→ Problem statement: Say how many lines below contain the word "eigenfunctions". The number is the entire reply.

→ Input records:
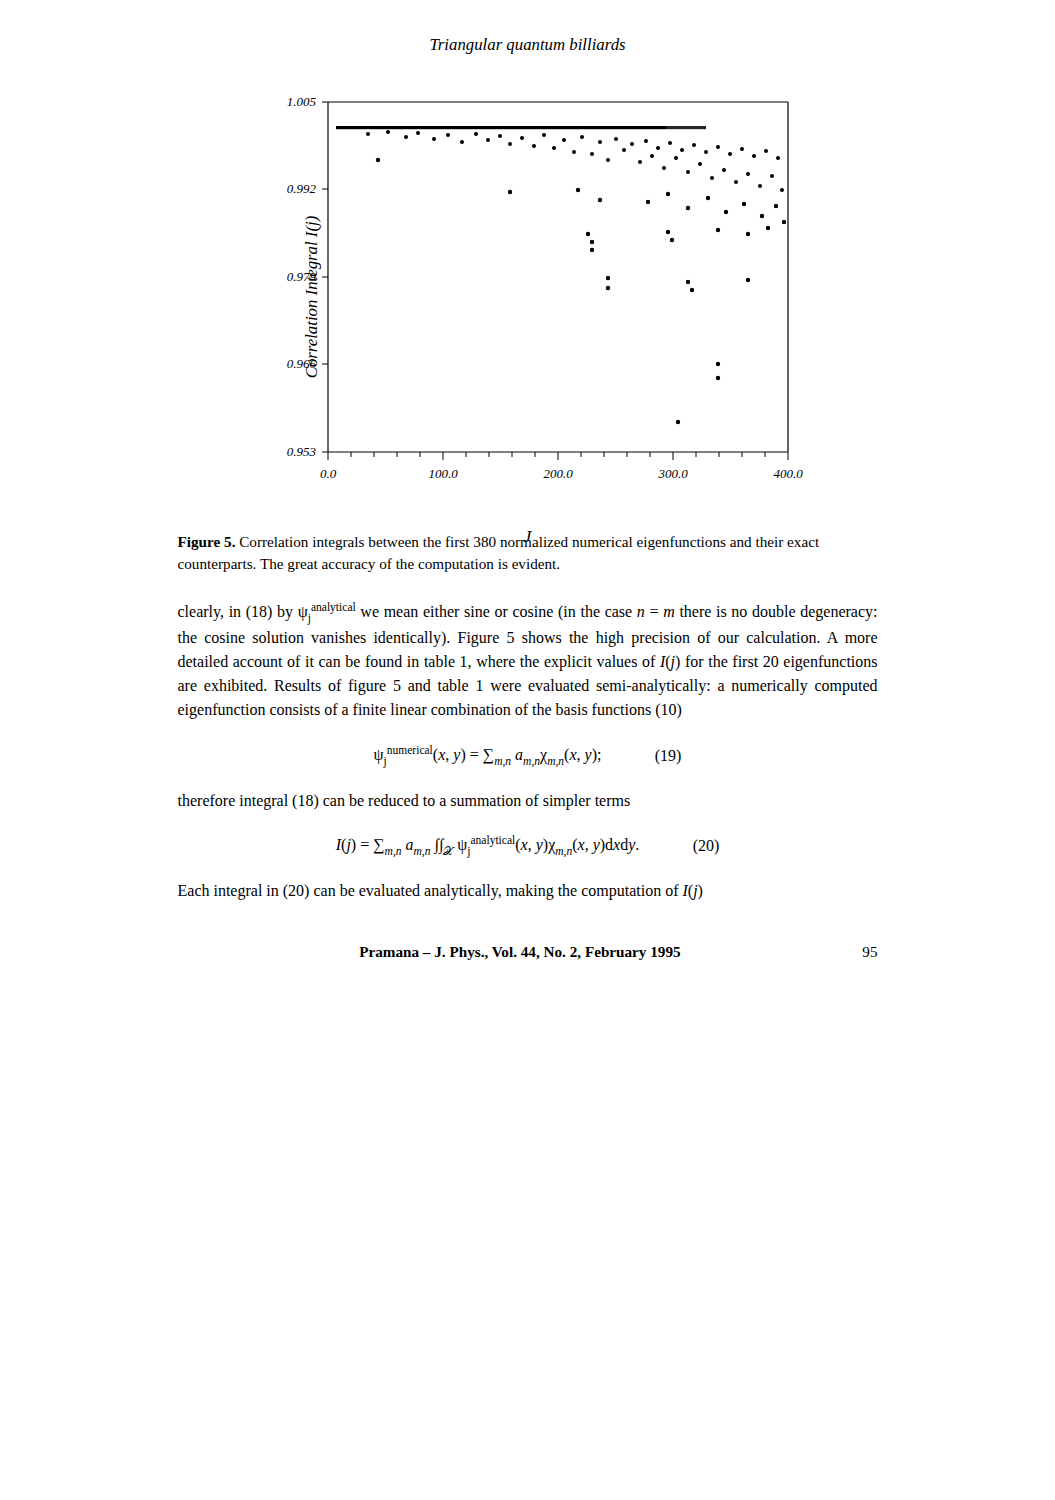Triangular quantum billiards
Correlation Integral I(j)
1.005 0.992 0.979 0.966 0.953 0.0 100.0 200.0 300.0 400.0
J
Figure 5. Correlation integrals between the first 380 normalized numerical eigenfunctions and their exact counterparts. The great accuracy of the computation is evident.
clearly, in (18) by ψjanalytical we mean either sine or cosine (in the case n = m there is no double degeneracy: the cosine solution vanishes identically). Figure 5 shows the high precision of our calculation. A more detailed account of it can be found in table 1, where the explicit values of I(j) for the first 20 eigenfunctions are exhibited. Results of figure 5 and table 1 were evaluated semi-analytically: a numerically computed eigenfunction consists of a finite linear combination of the basis functions (10)
ψjnumerical(x, y) = ∑m,n am,nχm,n(x, y);
(19)
therefore integral (18) can be reduced to a summation of simpler terms
I(j) = ∑m,n am,n ∫∫𝒳 ψjanalytical(x, y)χm,n(x, y)dxdy.
(20)
Each integral in (20) can be evaluated analytically, making the computation of I(j)
Pramana – J. Phys., Vol. 44, No. 2, February 1995 95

→ Finished exercise: 2